La lucha del ser nacional empezó temprano. Hubo desde el principio colonizadores que se parcializaron con el “derecho a ser” de los aborígenes y de los africanos esclavizados.
Mas, luego del saqueo y la extinción de la raza nativa, hubo el abandono de nuestras tierras y de aquellos que a causa de la lejanía con el viejo continente empezaron a saber que éramos otra cosa: unos criollos, mestizos, negros, mulatos, todos mezclados, libertos, esclavos y patronos.
Cuando supieron que el oro grande estaba en México y Perú, dejaron de enviarnos el situado, las remesas…y hasta los saludos desde la vieja metrópoli.
Piratas y aventureros reclamaron porciones de nuestro suelo, y al oeste los franceses instalaron sus ingenios de esclavos. Luego, en Aranjuez, se establecieron límites: lo mulato-criollo, de este lado; lo franco-africano, del otro.
El distanciamiento de España nos obligó a reconocer nuestra soledad y unicidad, a ver que en verdad éramos distintos y, desde luego, olvidados y menospreciados.
No tardaron los franceses de apoderarse de nuestro territorio.
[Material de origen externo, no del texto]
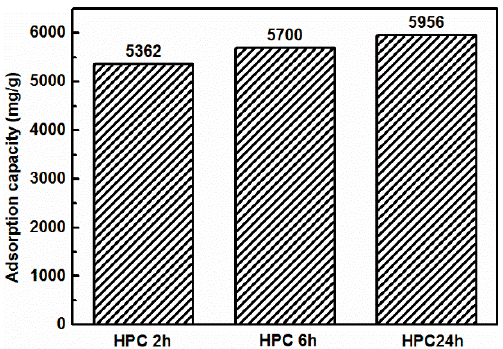
Figure 11. The adsorption capacity of 0.05 g HPC aged for different times (2 h, 6 h, and 24 h).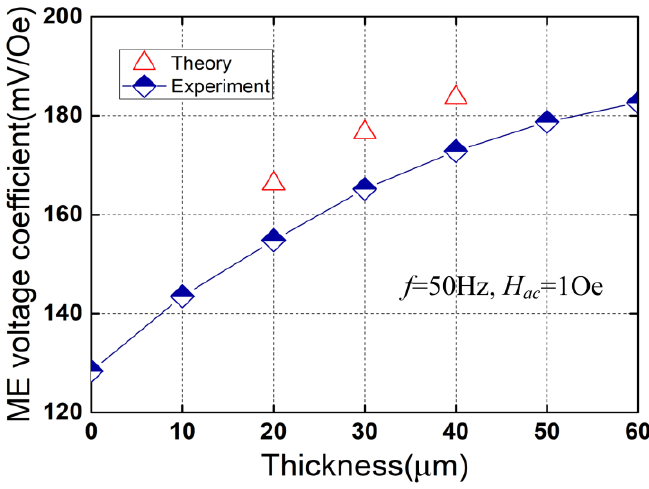
Figure 5. ME voltage coefficient versus the thickness of the high-permeability film.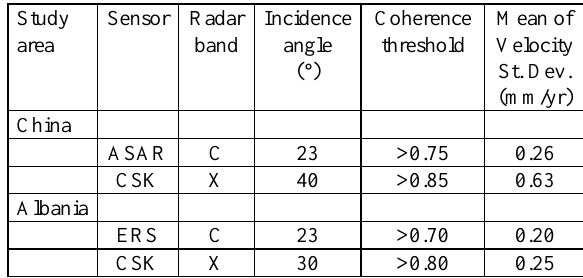
Table 1. Specifications for SAR datasets and processing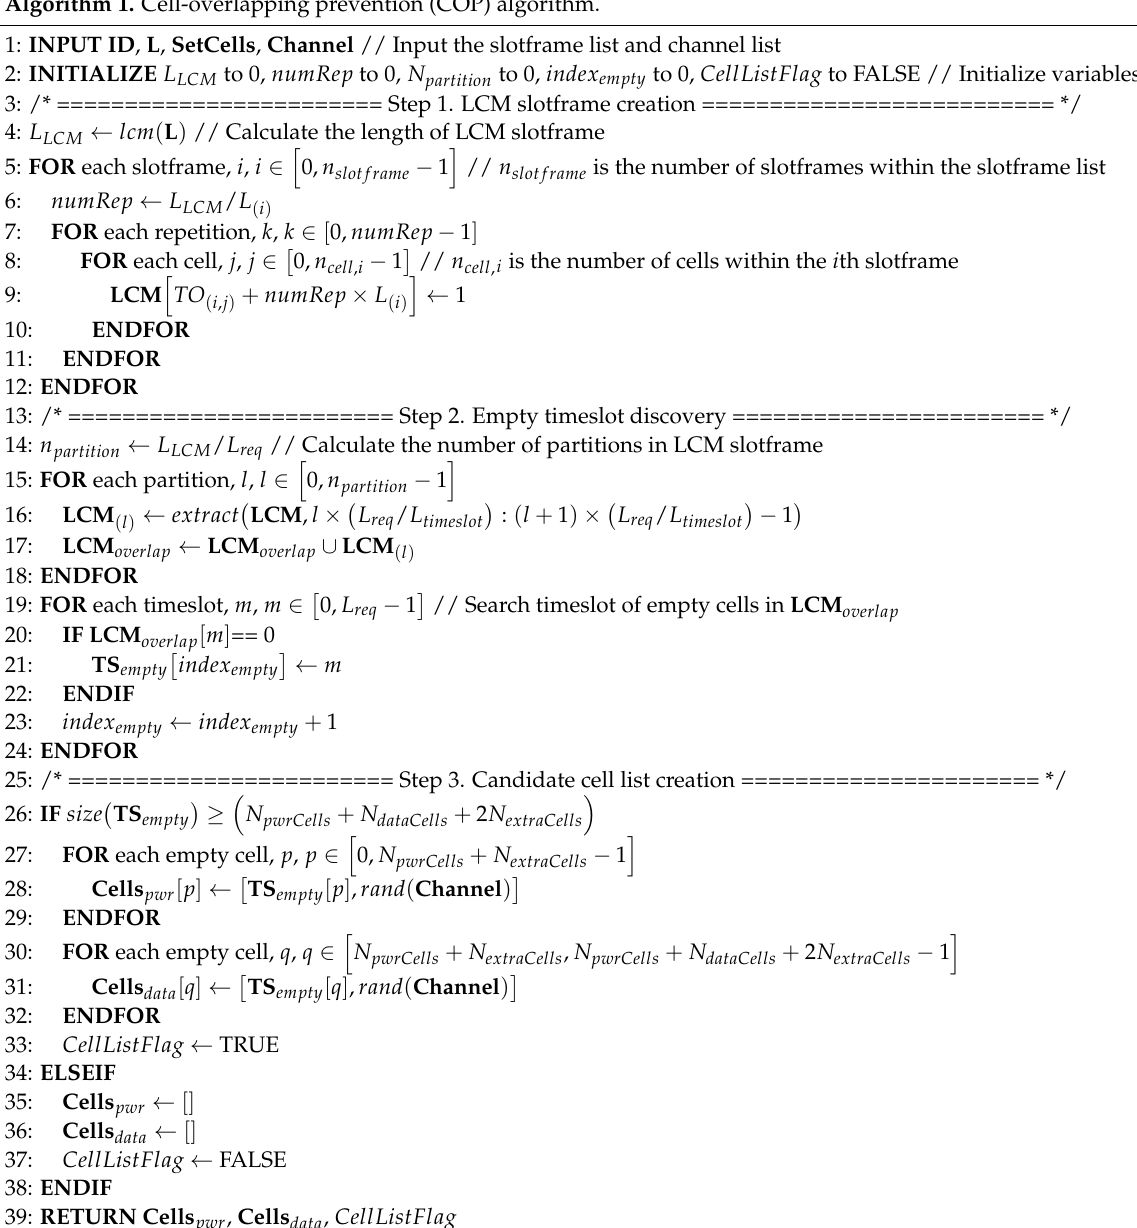
Algorithm 1. Cell-overlapping prevention (COP)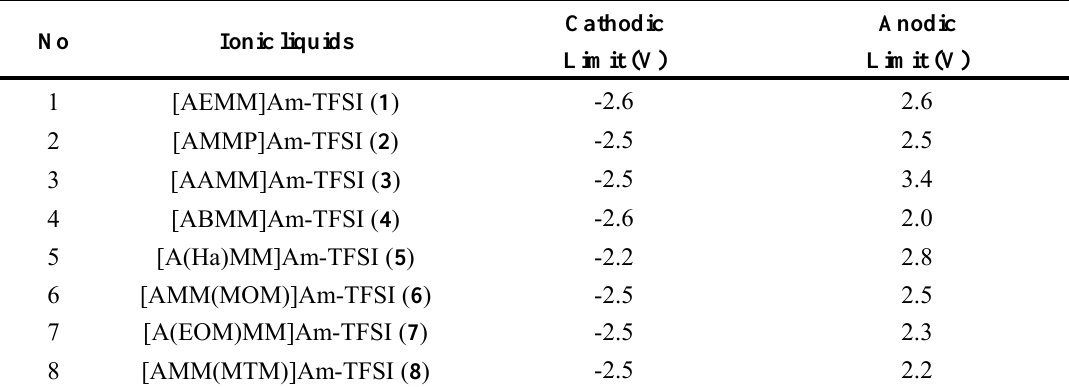
Table 2. Electrochemical windows of the ILs prepared a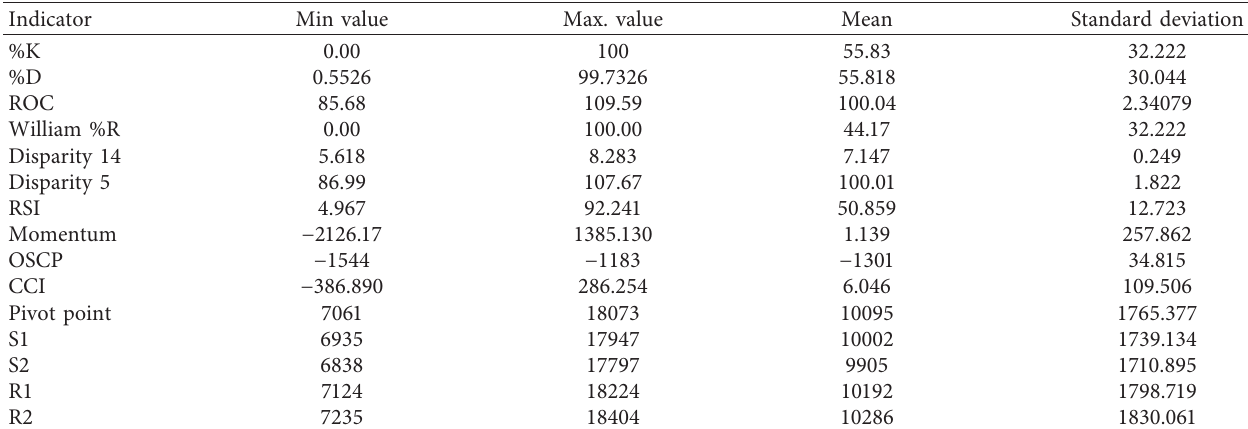
Table 5: Summary statistics of technical indicators for SZSE composite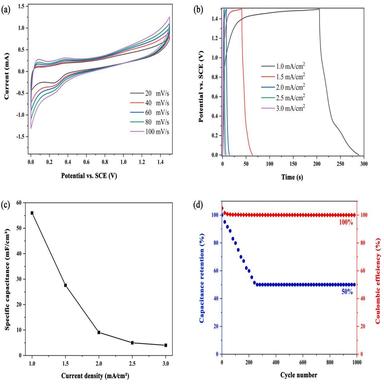
Electrochemical performance of CdSe (40 min) symmetric aqueous supercapacitor (a) CV curves at different scan rates with 1.5 V, (b) GCD curves at different current densities with 1.5 V, (c) specific capacitance line diagrams, and (d) cycling stability and coulombic efficiency of 1000 cycles at the current density of 2 mA/cm2 .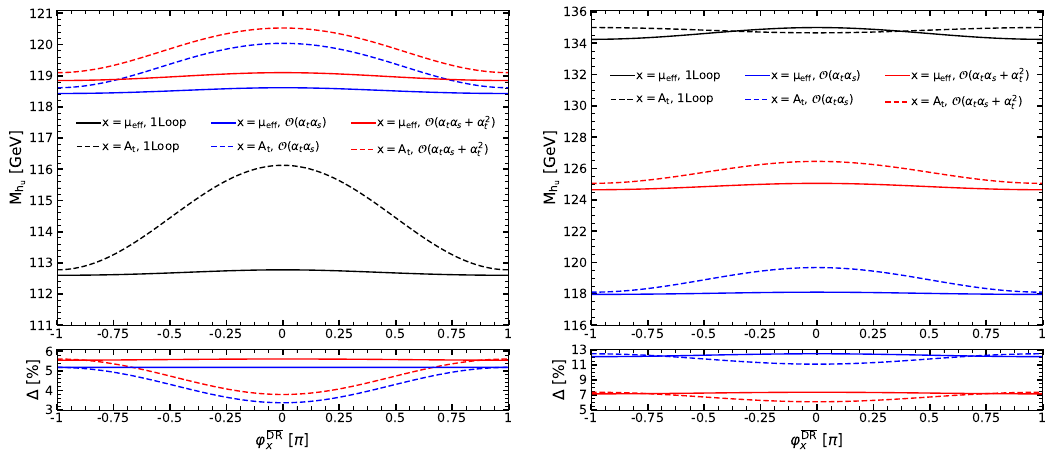
Figure 10 . Upper Panels: one-loop (black lines), two-loop O ( (cid:11) t (cid:11) s ) (blue lines) and two-loop O ( (cid:11) t (cid:11) s + (cid:11) 2 ) (red lines) mass values m h of the SM-like Higgs boson as a function of the phases t u ’ (cid:22) (full lines) and ’ A (dashed lines). Lower Panels: absolute value of the relative two-loop t corrections to the mass of the SM-like Higgs boson with respect to the one-loop order | i.e. (cid:1) = j M (2 ;x ) (cid:0) M (1) j =M (1) | in percent as a function of the phases ’ (cid:22) (full), and ’ A h u h u h u x = O ( (cid:11) t (cid:11) s ) (blue lines) and x = O ( (cid:11) t (cid:11) s + (cid:11) 2 ) (red lines). Left: DR, right: OS scheme in the t top/stop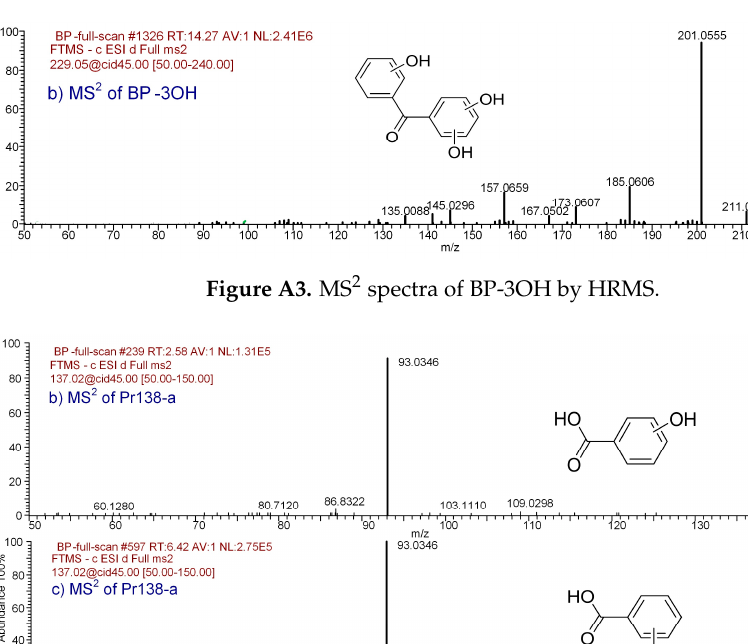
Figure A2. MS 2 spectra of BP-2OH-a and BP-2OH-b by HRMS.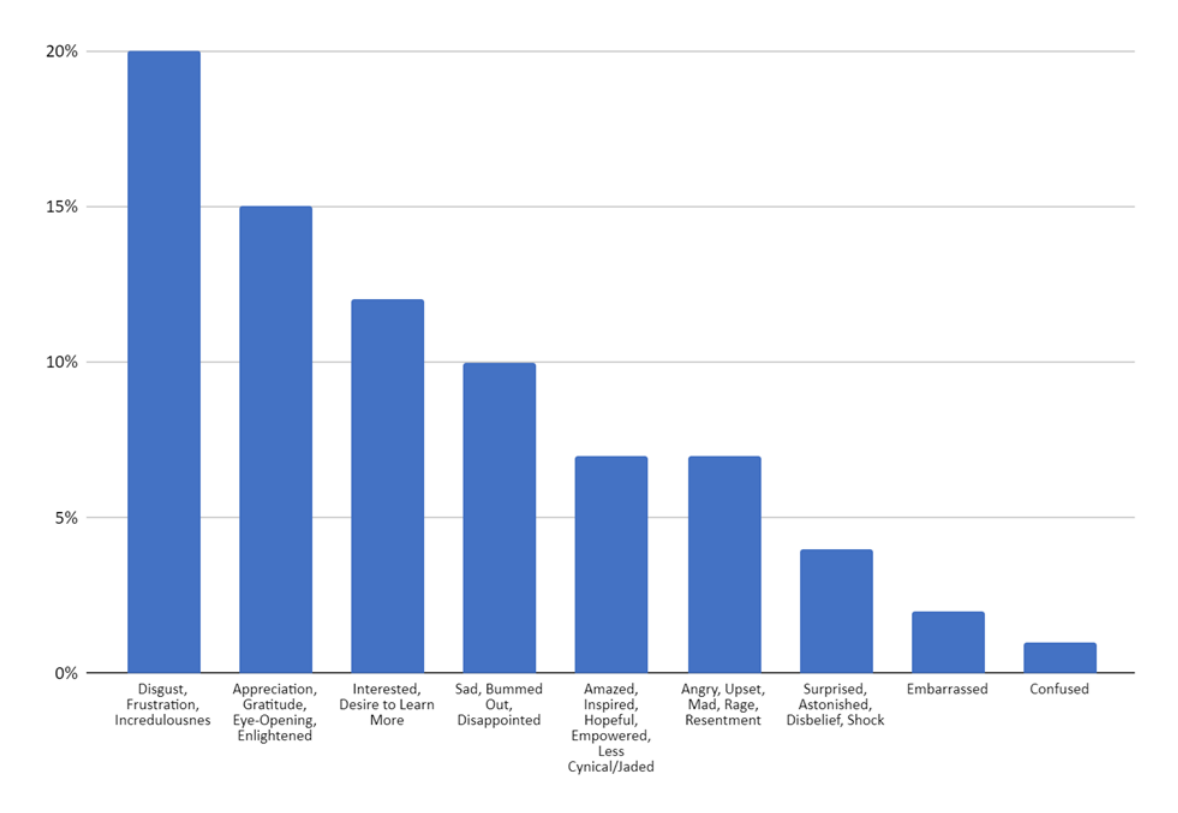
Table 3: Expressed Feelings Following Experience with this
Con Núñez de Cáceres los echamos fuera; pero los españoles volvieron a darnos la espalda, siendo el período llamado “España Boba”, el sumun del abandono y desinterés, lo que pareció sobreentendido regalo territorial a los independentistas haitianos, quienes entendieron que el Este éramos un peligro para la seguridad de su proyecto etno-nacionalista.
Febrero, con nuestros inspirados fundadores, inspirados en ideales superiores, desde todos los planos, confirmó que el embrión identitario hacía impostergable el proyecto nacional. Lo que, dicho sin ambages, pareció a otros, y aún les parece, un atrevimiento de un “paisito de agentados”.
Ese nuestro proyecto nunca fue, ni ha sido tomado en serio por intereses foráneos. Y solo los momentáneos equilibrios de las fuerzas imperiales han permitido el milagro de nuestra independencia.
En febrero de 1844, guiados por los ideales trinitarios de Dios, Patria y Libertad, sumun de la aspiración de los pueblos del mundo, declaramos nuestra independencia. Pero entonces, como ahora, no faltan desentendidos, pesimistas, cobardes y traidores.
La batalla de Capotillo fue el rugido feroz y definitivo de nuestra virilidad identitaria frente a Haití y frente al mundo. Porque así ha sido acogido y sentido por este pueblo, por los que entendemos de qué se trata de nuestra más auténtica oportunidad de elegir entre ser o no ser.
La Patria y la libertad son una oportunidad de ser.
No una herencia ni un simple regalo. La Patria, como Dios, nos ha legado una oportunidad, un llamado que nos convoca y desafía, día a día, a ser.
A pesar de, y en contra, inclusive, de nuestras propias comodidades, debilidades y temores.
Los ideales febreristas a menudo parecen quedarnos grandes. Y hasta el nombre: “dominicanos” (guardianes de Dios), pareciera tan solo una “marca país”, a ser presentada al mercado turístico.
Pero el grito de Capotillo y aquel trabucazo de febrero, están ahí, en la historia y en la conciencia de los que sabemos que el enemigo no está necesariamente afuera. Ni siquiera afuera de nosotros mismos.